WORKING DATA:

-------------------------

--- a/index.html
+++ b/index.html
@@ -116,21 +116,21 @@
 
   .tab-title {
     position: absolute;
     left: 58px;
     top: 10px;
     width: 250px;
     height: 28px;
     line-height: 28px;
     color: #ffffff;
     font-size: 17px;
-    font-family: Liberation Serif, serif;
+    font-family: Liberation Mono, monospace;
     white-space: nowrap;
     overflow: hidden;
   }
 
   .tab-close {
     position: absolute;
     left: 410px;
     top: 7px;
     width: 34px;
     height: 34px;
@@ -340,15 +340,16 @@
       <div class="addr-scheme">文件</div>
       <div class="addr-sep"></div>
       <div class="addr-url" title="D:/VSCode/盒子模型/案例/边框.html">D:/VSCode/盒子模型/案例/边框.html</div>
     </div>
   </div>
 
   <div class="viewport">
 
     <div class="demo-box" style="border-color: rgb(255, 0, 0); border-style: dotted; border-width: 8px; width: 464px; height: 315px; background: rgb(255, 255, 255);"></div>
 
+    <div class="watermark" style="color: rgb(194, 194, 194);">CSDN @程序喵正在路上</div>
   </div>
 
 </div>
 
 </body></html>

-------------------------

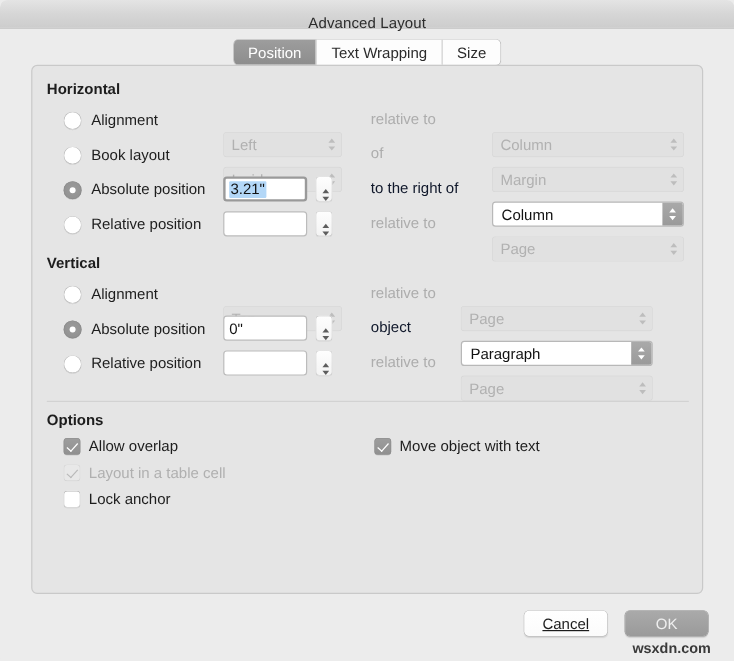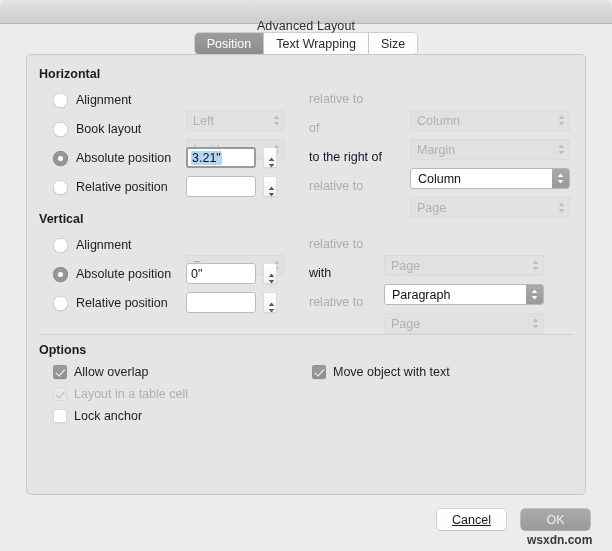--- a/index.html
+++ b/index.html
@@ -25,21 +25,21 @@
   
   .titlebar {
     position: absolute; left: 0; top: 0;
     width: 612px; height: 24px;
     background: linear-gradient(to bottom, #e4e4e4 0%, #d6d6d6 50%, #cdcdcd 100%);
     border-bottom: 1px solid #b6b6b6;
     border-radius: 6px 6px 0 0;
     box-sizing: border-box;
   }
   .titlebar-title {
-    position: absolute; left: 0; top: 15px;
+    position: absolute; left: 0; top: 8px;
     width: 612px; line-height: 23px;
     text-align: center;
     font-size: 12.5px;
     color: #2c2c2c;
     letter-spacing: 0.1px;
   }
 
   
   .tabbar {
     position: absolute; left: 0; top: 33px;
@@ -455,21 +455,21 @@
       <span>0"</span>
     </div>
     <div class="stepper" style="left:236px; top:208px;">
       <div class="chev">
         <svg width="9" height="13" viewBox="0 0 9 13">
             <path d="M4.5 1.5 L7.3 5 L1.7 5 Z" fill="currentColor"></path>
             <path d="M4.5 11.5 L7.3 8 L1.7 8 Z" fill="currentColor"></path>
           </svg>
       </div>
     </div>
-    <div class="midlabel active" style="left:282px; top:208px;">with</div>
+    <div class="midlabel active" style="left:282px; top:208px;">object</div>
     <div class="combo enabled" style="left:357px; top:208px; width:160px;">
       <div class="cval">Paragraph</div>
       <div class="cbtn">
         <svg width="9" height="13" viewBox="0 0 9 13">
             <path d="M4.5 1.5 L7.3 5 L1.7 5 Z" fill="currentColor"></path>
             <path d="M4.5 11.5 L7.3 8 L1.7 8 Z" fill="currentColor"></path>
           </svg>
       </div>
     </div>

-------------------------

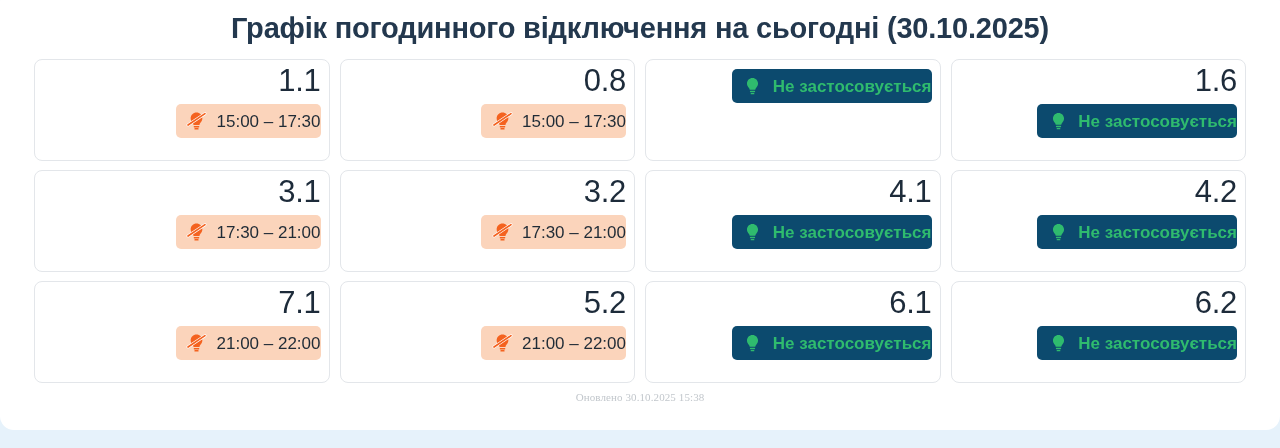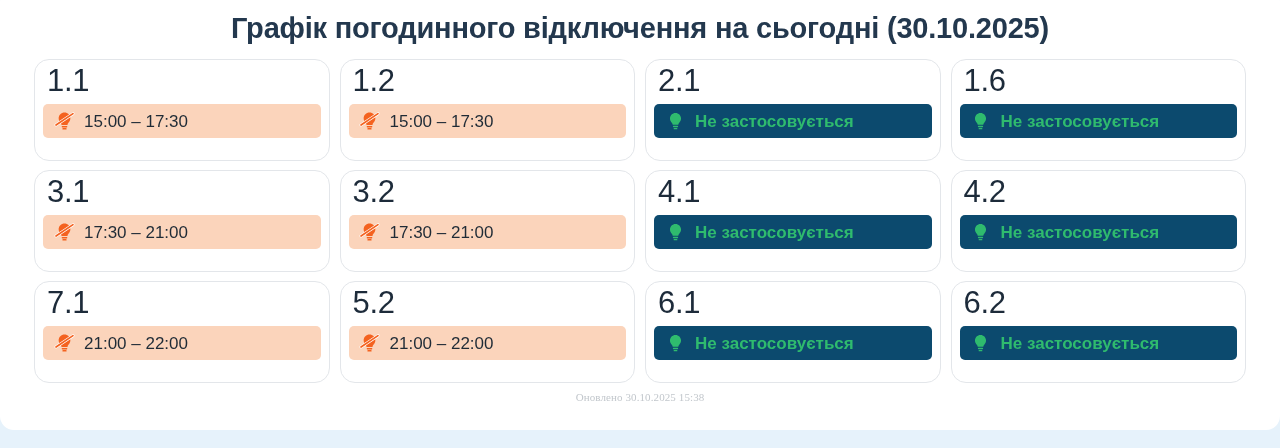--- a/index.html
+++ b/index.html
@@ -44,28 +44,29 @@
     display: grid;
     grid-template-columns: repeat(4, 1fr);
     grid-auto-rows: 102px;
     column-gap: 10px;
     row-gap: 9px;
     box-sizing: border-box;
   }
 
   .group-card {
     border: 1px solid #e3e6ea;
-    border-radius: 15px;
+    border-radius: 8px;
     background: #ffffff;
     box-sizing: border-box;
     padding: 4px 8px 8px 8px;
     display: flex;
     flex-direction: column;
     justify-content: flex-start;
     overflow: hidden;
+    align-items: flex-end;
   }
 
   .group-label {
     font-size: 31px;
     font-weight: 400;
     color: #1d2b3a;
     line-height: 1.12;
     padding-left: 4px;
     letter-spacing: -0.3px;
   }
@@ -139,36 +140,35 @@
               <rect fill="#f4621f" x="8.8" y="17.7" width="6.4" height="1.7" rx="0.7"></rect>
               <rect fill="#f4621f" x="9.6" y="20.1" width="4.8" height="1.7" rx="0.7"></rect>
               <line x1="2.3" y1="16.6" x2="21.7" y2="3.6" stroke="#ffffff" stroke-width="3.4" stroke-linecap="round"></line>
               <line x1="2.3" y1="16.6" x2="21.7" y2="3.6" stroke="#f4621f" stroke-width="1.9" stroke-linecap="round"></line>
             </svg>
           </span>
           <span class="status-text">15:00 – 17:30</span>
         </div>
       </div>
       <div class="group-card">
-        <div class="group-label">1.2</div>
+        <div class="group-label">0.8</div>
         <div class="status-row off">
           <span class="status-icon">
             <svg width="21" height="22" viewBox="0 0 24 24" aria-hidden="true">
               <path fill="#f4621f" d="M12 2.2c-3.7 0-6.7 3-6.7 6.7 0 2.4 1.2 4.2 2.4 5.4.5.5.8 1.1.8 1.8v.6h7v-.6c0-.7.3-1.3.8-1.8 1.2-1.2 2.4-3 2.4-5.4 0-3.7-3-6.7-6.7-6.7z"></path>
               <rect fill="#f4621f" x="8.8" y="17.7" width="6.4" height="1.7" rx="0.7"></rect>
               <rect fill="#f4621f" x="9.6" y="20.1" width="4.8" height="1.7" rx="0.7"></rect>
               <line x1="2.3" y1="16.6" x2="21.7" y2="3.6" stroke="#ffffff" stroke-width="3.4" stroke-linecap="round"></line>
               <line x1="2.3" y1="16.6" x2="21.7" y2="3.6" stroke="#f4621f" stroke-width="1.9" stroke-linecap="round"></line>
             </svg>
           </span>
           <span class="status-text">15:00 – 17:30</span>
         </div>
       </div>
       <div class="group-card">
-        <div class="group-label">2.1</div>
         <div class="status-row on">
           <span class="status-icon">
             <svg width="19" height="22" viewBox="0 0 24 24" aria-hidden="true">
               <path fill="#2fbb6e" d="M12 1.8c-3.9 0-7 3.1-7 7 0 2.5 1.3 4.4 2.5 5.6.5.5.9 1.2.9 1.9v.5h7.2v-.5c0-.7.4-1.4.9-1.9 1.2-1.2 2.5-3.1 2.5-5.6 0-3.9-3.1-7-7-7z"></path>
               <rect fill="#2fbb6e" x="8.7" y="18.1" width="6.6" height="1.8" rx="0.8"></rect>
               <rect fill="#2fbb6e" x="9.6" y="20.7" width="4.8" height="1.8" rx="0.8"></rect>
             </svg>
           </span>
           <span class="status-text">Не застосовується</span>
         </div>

-------------------------

GOAL OF THE EXERCISE: Go through the listing above and list every line that has the word "align".

SOLUTION FOR THIS EXERCISE:
     text-align: center;
+    align-items: flex-end;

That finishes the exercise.